Guanaco: Guanaco is the name of a small European city located near the famous Phosphatorium caves. Originally “settled” by itinerant fertilizer salesmen, the city took off when the Guanaco Company moved in and began mining a millennium’s worth of bat guano. Boom went bust when scientist Ignatio Mausoleum created synthetic fertilizer which was cheaper, although the very idea insulted every right-minded bat, plus its explosive qualities made it much more dangerous, if lots of fun in the backyard. The city dwindled to town size and then village size and then hamlet size and then…..a member of a new breed of scientists, Kyle Kintematsu (an African-Japanese-American), began on-site experimenting. If all went well, it would be boom-time for Guanaco once again.
Kyle had a PhD in ethical polynomial bio-fuel (a new degree), and had produced a widely discussed thesis, Computational and Analytical Parameter Estimation of Discontinuous Connectivity in Marginalized Bifurcating Tropes. The budding genius’s evil thesis adviser arranged for the shadowy, high-tech employer, “Stochastic Algorithms and Co.” to send him to Guanaco, which by that time seemed more Western-style ghost town than haven for aristocratic guano magnates. He booked a room at the decrepit “Batwing Hotel,” quaffed milkshakes at the earthquake ravaged “Quantum Shake Cafe,” and spent his remaining free time playing billiards by himself at the “Echolating Cue Ball.”

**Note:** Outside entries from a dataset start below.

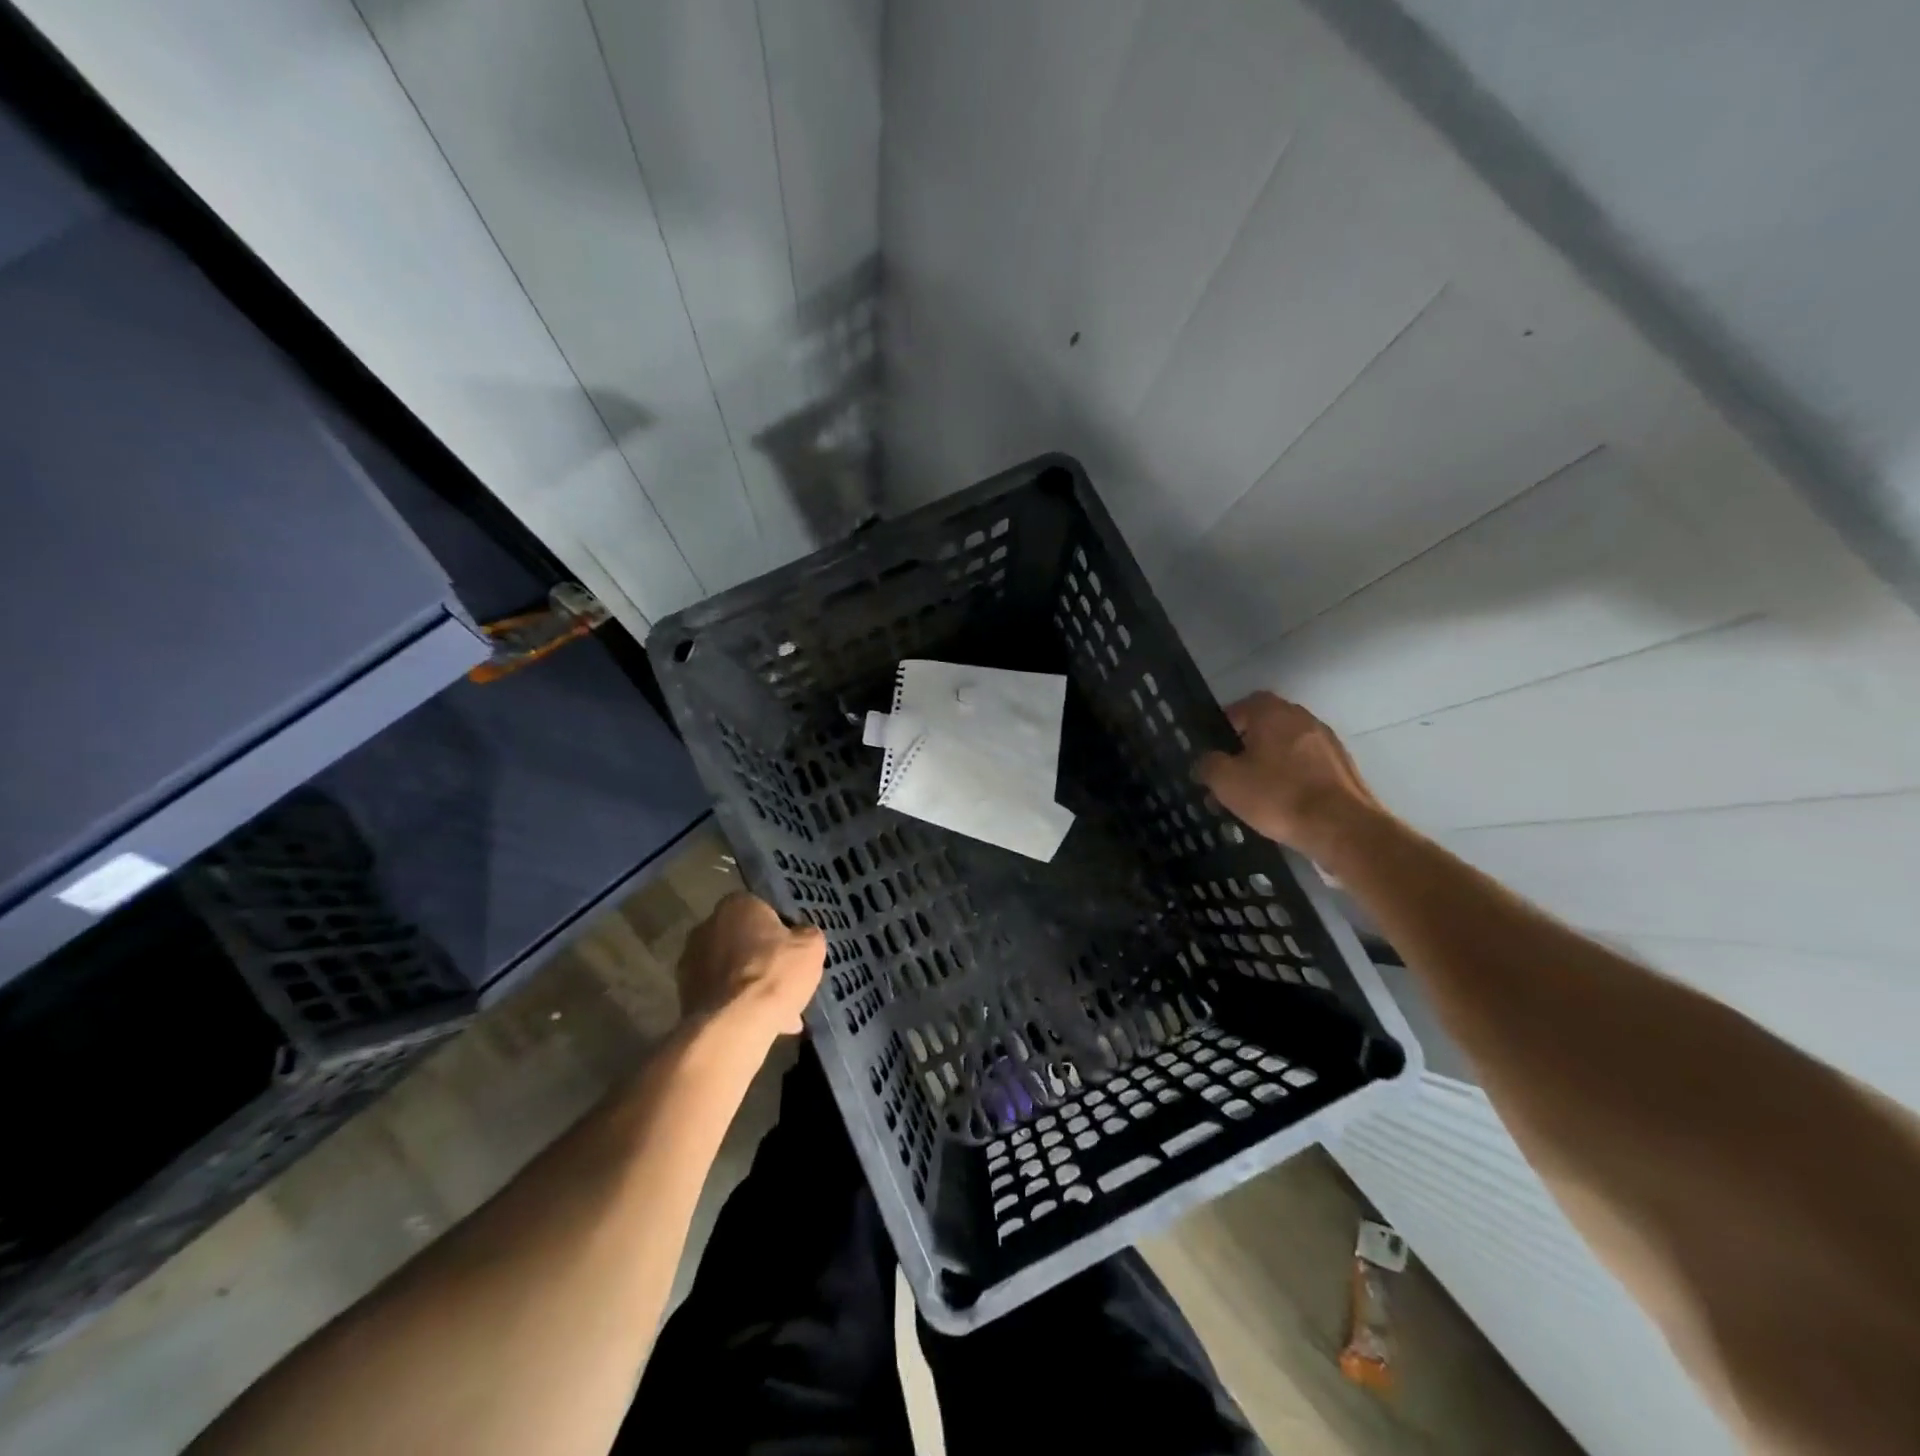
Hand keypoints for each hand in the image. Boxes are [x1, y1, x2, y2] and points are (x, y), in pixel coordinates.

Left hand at [677, 892, 824, 1039]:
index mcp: (737, 904)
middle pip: (745, 942)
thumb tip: (801, 936)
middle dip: (764, 961)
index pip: (764, 911)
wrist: (732, 1025)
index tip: (794, 953)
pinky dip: (738, 1007)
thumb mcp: (811, 947)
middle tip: (786, 983)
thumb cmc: (775, 973)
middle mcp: (706, 926)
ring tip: (779, 1014)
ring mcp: (690, 962)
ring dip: (751, 987)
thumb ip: (807, 935)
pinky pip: (721, 995)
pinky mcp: (684, 995)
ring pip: (732, 972)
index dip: (782, 933)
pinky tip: (761, 1025)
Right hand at [1194, 692, 1387, 864]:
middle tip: (1229, 776)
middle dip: (1245, 748)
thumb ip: (1208, 765)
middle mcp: (1302, 718)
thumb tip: (1204, 762)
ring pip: (1286, 748)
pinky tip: (1282, 804)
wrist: (1342, 827)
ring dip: (1268, 765)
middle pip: (1265, 727)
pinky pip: (1305, 766)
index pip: (1242, 705)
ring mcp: (1326, 742)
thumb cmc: (1277, 795)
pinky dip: (1290, 778)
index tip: (1214, 750)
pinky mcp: (1342, 767)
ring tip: (1253, 796)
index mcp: (1272, 713)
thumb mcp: (1226, 782)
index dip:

One day, while chalking his cue stick, wondering how on earth he ever ended up in small town nowhere deep in the heart of the backwater wasteland of some godforsaken spot in an obscure corner of the world, when he – Kyle Kintematsu – had been so sure of his post-graduate projection-based prediction of his future Nobel Prize-winning success, he lost track of his sentence and had an absolutely brilliant idea. He snapped the stick in two and immediately left for one of the famous caves, which twisted and turned until it became lost, deep in the ice-topped mountains. Kyle, too, found himself utterly lost, but fortunately still had his sticks and was able to beat off the indignant bats who were attempting to catch up on centuries of lost sleep due to incessant mining. The bats were in for a rude awakening, however, since Kyle’s idea might potentially bring a new boom to tranquil and inactive Guanaco.
After collecting a quantity of guano and fighting his way out of the maze, Kyle spent long hours in his grant-funded laboratory, creating a new kind of bio fuel. He was confident that his results would ensure a new frontier where engines no longer need guzzle oil or gas or ethanol. Farmers would no longer need to grow endless fields of corn or sugarcane or switchgrass or lima beans (not only poor for fuel, but with the gag-producing consistency and flavor of mildewed blanket). Fuel meticulously extracted from properly aged guano, however, not only ran cars and airplanes and other motorized vehicles (such as electric shavers) but actually grew those vehicles! People would no longer drive tiny compact models, Kyle thought, because the models would grow and grow…and grow. A tiny VW Beetle might expand to the size of a monster SUV. His only fear was that there was no cutoff point, that cars would grow so large they would begin to inflict too great a weight on the planet. Instead of fears of global warming, everyone would worry about global obesity.
While pondering these and other matters one day, Kyle found himself deep in one of the caves, lost in thought and lost in the cave, far from town, far from anyone hearing his desperate shouts for help as his thesis adviser, hanging upside down along with rows and rows of similarly inclined bats, caught Kyle in a carefully wrought trap.
Next thing Kyle knew, he was living the life of a laundromat accountant for a chain of dry cleaners in Sheboygan, Wisconsin, thousands and thousands of miles from Guanaco, in a place where no one had ever heard of bifurcation and even old bats slept soundly and dreamed sweetly.
Actual meaning: South American mammal with a soft thick fawn-colored coat. Although related to the camel, the guanaco lacks a dorsal hump.